Alors que beaucoup rejettent l’élection d’un président en pleine guerre, le secrétaire d’État américain Antony Blinken a réitéré son appel au Liban pour combler le vide présidentiel – un signal clair de priorités mal placées.
À la recherche d’un « Abou Mazen libanais »
L’analyste de sécurité Abdullah Qamh a déclaré à The Cradle que les appels d’Israël à « libérer » le Liban du Hezbollah et à élire un président visent à mettre sur la touche le chef du parti Amal et président du Parlement Nabih Berri, un allié de longue date du Hezbollah qui est devenu du jour au lendemain l’autorité la plus puissante du pays. En réponse aux demandes de Hochstein, Berri a fermement rejeté la soi-disant « 1701+ », qui implique de modifier la résolution de l’ONU pour favoriser les conditions israéliennes. Il a également écarté toute discussion sur une élection présidentielle tant que le Liban reste sous attaque.
Israël s’oppose au rôle de médiation de Berri et préfère obtenir un cessez-le-feu avec un président complaisant, en contournant les alliés du Hezbollah. Qamh résume la mission de Hochstein comme étant essentiellement une tentative de faire pression sur l’État libanais pour qu’il exerce une pression sur le Hezbollah.
Il souligne que l’insistance de Berri à maintenir inchangée la résolution 1701 a été contrée par des attaques israéliennes visant les bastions du mouvement Amal, du quartier de Jnah à Beyrouth aux villes du sud de Nabatieh et Tyr.

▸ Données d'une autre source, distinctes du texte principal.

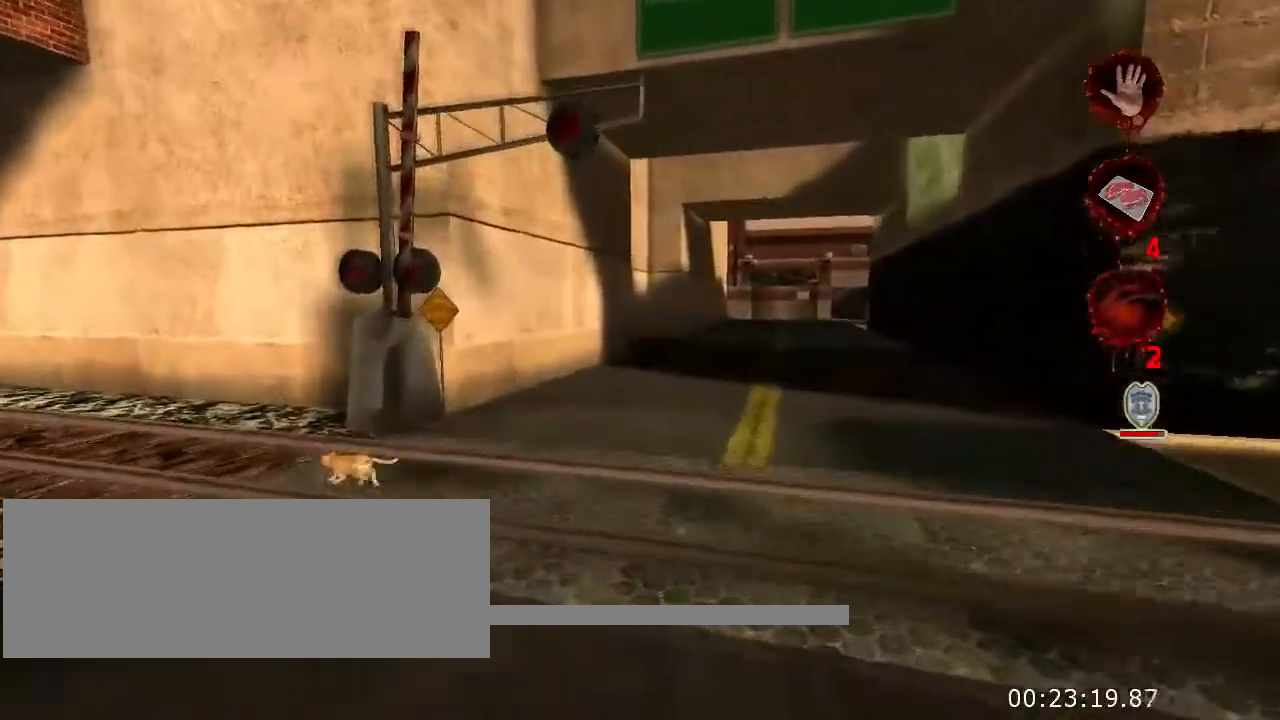
{"keys": ["d", "w"], "mouse": [], "events": [[134, "d", "down"]]}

Selon Qahm, « la médiation de Hochstein est terminée, car Berri a décrit la visite de l’envoyé américain comme une « dernière chance ». »
Ramal, pour sa part, affirme que Berri se trouve dans la « zone de danger », Israël le considérant comme le porte-parole du Hezbollah et, par conséquent, une cible potentielle pour Tel-Aviv. La montée en puissance de l’activité de médiation étrangère est survenue après trois événements clés : les attaques directes israéliennes contre les forces de la FINUL dirigées par l’Europe, les frappes réussies de la résistance en profondeur du territoire israélien (y compris la résidence de Netanyahu à Césarée) et la riposte efficace du Hezbollah aux incursions israéliennes dans le sud du Liban.

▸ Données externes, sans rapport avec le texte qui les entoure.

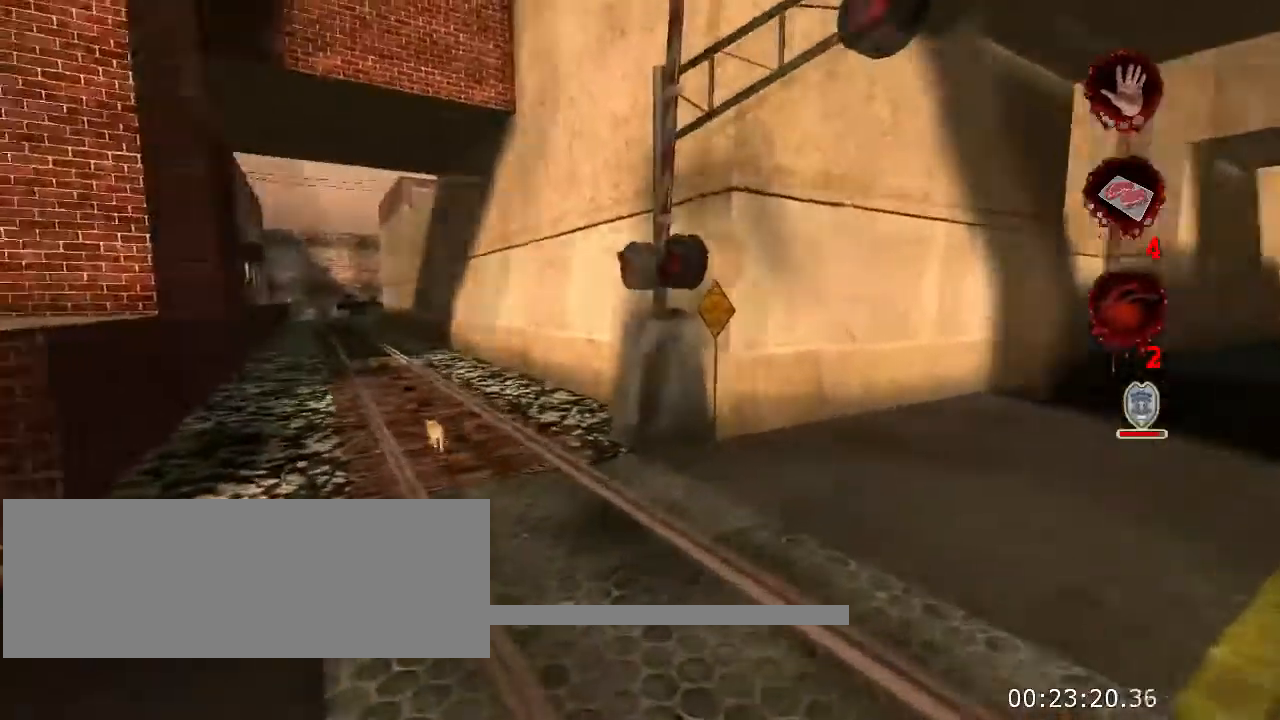
{"keys": ["w"], "mouse": [], "events": [[67, "d", "up"]]}
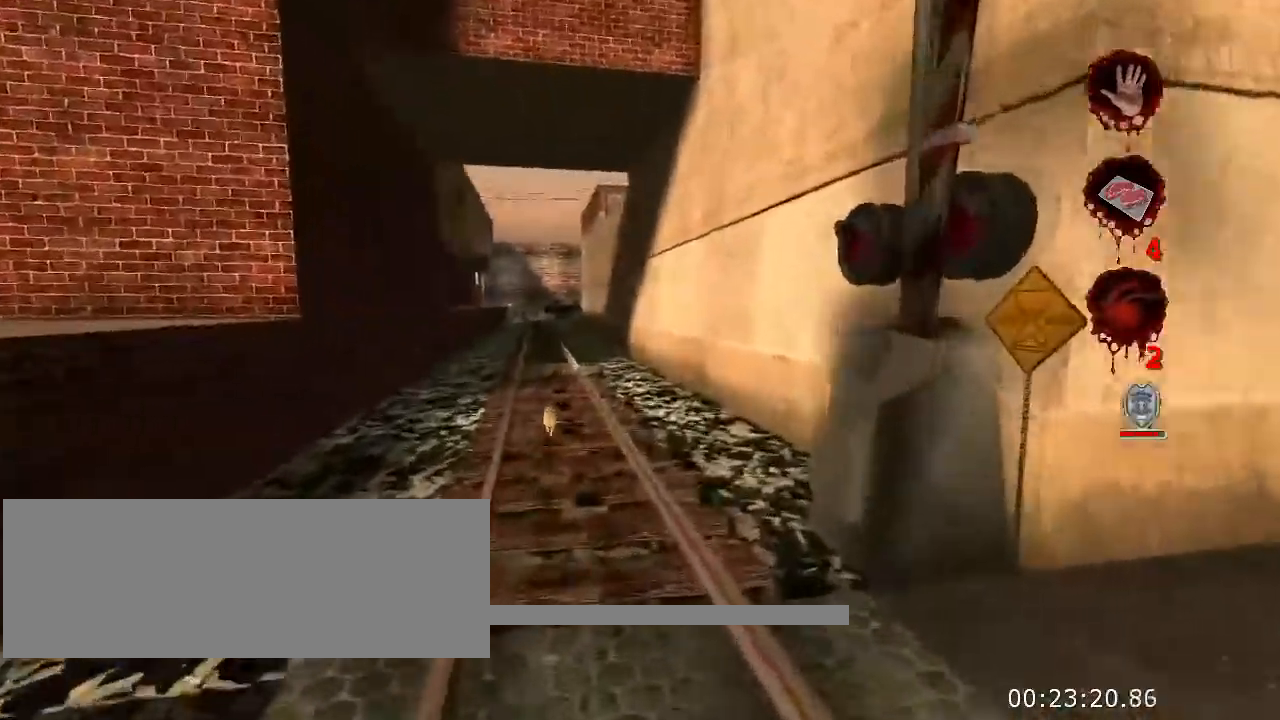
{"keys": ["w"], "mouse": [], "events": []}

Avant et après la visite de Hochstein, Israël a envoyé des signaux clairs – notamment des raids aériens intenses sur les banlieues sud de Beyrouth – selon lesquels la « médiation » visait davantage à évaluer la volonté du Liban de capituler. Mais sur le terrain où se déroulent les véritables batailles, la résistance du Hezbollah, loin d’être une défaite, renforçait déjà la position de négociation du Liban.

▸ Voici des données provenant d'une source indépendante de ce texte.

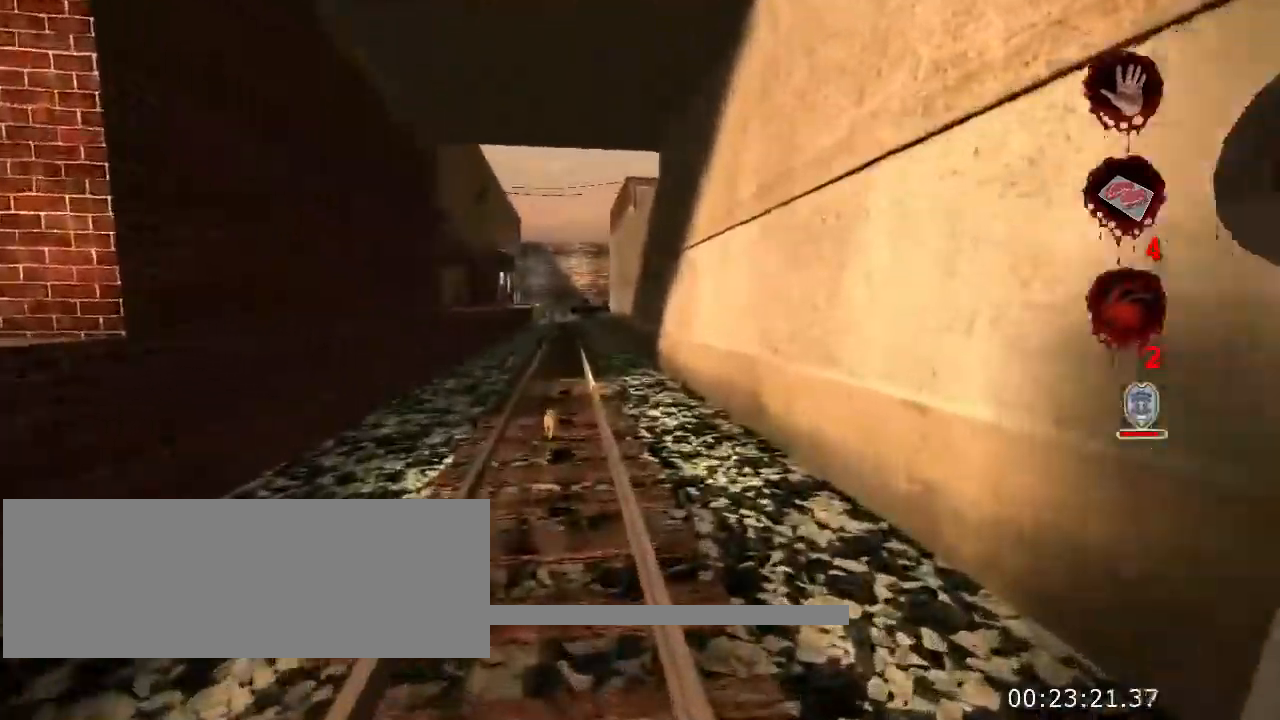
{"keys": ["w"], "mouse": [], "events": []}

Paradoxalement, le Premier ministre par intérim Najib Mikati, un vestige du dernier gouvernement libanais, a critiqué le président du Parlement iranien Mohammad Qalibaf pour « l’ingérence flagrante de Téhéran dans les affaires libanaises et sa tentative d’établir une tutelle inacceptable sur le Liban », alors même qu’il saluait Hochstein, un ancien membre d’équipage de char israélien, et restait silencieux sur les tonnes de missiles américains qui aident Israël à massacrer des milliers de civils libanais.
Les Libanais craignent que leurs dirigeants ne vacillent à nouveau, comme l’a fait Mikati récemment, sapant la position unifiée que Berri s’est efforcé de maintenir contre les pressions extérieures. Si la résistance du Liban dans le sud demeure un atout crucial, certains hommes politiques semblent trop désireux de revisiter les humiliations de l’époque des accords du 17 mai ou de se résigner à un rôle symbolique faible, proche de celui d’un Abou Mazen libanais.